Dann kommt man schnell in die Größenordnung von einer Million für vier Zimmer.

Eine Million minus 12.000 Euro, die die Groko nun großzügig als Baukindergeld bereitstellen will.
Sind dann ja nur noch lumpige 988.000,- für ein Vierzimmer-Häuschen in einer Großstadt.
Danke CDU, SPD und CSU – das scheint ja die ideale Lösung zu sein für die Geringverdiener, die in Citylagen nicht 20 Euro Kaltmiete bezahlen können, oder gar keine Wohnung angeboten bekommen, weil sie die falsche Hautfarbe oder einen zu eigenartig klingenden Namen haben.

Es gibt eigentlich nur noch drei Möglichkeiten in beliebten deutschen Städten zu wohnen:

Entweder man ist von Natur aus sehr reich, weil man geerbt hat.

Oder man arbeitet gar nicht, geht in Privatinsolvenz und bekommt dann so viele Kinder, bis Jugendamt und ARGE gezwungen werden einen irgendwo unterzubringen und die Miete dem Steuerzahler aufzubrummen.

Oder drittens, man verzichtet auf Kinder und betreibt das berühmte Downsizing.
Ein Zimmer muss genügen. 26 qm, Duschbad, Pantryküche im Schrank, ohne Balkon, Gemeinschaftswaschmaschine im Keller.

Mit normaler Erwerbsarbeit ist „Häusle baue“ nicht mehr zu erreichen. Sofern man nicht Millionär ist, kann man nur „Häusle schaue“ – und zwar von außen.

Und nein, der Staat ist nicht machtlos. In Österreich ist wohnen viel billiger, weil die Mieten staatlich gedeckelt sind.
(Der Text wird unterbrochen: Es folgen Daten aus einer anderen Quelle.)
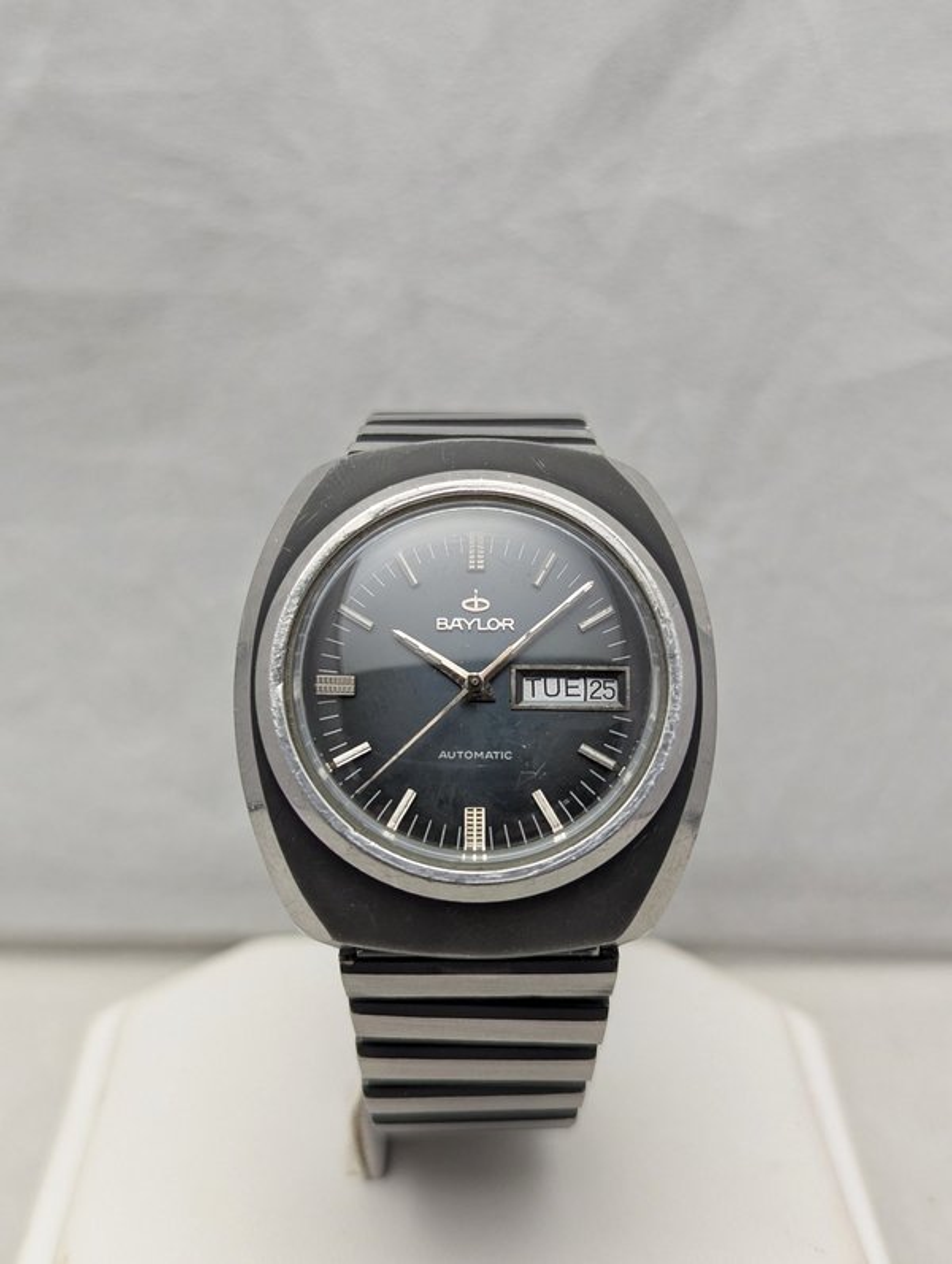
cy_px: 632
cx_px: 476
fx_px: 1756
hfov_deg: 30.3
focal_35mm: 48
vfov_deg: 39.6
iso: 97
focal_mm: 6.81
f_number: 1.85
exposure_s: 1/24
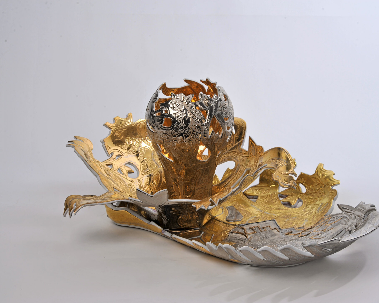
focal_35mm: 96
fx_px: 1077
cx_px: 220
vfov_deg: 16.0
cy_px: 152
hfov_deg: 19.9
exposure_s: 1/160
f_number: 14
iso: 200
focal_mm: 85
Man könnte natürlich auch schlicht und ergreifend den sozialen Wohnungsbau reaktivieren und den Staat als Bauherrn auftreten lassen.
Aber das würde ja die ultrareichen internationalen Immobilienfonds, die gern mal der CDU ein paar Millionen Spenden zukommen lassen, gar nicht gefallen.